_The input_
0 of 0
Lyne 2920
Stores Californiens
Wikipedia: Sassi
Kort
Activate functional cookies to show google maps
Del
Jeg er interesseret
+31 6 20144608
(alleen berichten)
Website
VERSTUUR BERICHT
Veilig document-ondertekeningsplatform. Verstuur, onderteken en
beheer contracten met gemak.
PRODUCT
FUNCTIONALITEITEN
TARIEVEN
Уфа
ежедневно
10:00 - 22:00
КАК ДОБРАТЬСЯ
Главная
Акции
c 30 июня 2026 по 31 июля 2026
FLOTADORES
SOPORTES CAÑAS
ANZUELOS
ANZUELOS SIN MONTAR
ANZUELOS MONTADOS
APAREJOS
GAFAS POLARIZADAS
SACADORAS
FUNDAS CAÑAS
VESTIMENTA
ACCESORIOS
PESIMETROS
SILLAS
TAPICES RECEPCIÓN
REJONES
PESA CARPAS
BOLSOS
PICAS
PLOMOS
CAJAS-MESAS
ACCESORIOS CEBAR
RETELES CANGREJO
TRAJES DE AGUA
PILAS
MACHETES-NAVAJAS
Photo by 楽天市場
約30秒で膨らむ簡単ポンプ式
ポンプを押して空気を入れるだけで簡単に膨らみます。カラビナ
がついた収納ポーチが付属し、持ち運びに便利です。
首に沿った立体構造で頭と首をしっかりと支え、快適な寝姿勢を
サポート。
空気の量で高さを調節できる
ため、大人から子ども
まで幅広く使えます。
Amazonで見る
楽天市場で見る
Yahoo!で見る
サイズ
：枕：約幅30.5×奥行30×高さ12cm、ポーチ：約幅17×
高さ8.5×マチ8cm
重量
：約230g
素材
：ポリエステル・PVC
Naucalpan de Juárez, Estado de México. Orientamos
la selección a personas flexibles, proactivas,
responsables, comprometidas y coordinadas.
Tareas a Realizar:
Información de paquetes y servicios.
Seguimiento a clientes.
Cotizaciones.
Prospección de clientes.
--
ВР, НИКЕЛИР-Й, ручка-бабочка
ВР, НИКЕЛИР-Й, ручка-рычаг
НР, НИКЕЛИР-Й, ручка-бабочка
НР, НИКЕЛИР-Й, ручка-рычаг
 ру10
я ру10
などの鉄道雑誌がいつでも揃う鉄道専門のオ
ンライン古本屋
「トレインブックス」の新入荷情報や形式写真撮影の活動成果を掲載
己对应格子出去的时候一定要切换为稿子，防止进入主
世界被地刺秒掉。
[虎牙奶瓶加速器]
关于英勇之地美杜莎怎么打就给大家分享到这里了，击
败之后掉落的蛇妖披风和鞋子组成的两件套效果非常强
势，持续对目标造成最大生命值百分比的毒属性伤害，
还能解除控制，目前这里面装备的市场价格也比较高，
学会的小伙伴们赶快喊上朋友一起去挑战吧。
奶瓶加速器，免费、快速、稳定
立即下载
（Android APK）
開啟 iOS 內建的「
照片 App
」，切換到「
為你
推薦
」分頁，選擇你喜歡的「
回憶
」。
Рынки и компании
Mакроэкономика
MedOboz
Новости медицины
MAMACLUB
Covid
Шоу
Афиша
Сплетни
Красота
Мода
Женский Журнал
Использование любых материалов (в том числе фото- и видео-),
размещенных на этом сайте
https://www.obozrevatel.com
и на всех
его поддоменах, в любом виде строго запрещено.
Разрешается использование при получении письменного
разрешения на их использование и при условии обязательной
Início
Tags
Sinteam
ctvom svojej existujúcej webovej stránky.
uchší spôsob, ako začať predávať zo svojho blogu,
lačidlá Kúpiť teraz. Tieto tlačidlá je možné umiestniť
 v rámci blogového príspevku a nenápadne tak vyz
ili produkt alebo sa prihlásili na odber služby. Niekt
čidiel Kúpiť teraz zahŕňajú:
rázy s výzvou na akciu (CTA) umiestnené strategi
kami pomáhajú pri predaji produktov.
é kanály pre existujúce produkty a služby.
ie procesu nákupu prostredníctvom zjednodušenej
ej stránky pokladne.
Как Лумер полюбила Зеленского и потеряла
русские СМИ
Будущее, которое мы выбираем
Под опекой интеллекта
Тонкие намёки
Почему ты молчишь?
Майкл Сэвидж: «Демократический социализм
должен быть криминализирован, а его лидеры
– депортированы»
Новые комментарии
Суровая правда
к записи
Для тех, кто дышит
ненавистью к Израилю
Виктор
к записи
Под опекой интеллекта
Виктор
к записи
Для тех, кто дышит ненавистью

_Exercise requirements_
Print again the lines of the entries above that fall between the line holding "Información de paquetes y servicios." and the line holding "Prospección de clientes.", inclusive, exactly as they stand.

_Reply_
Información de paquetes y servicios.
Seguimiento a clientes.
Cotizaciones.
Prospección de clientes.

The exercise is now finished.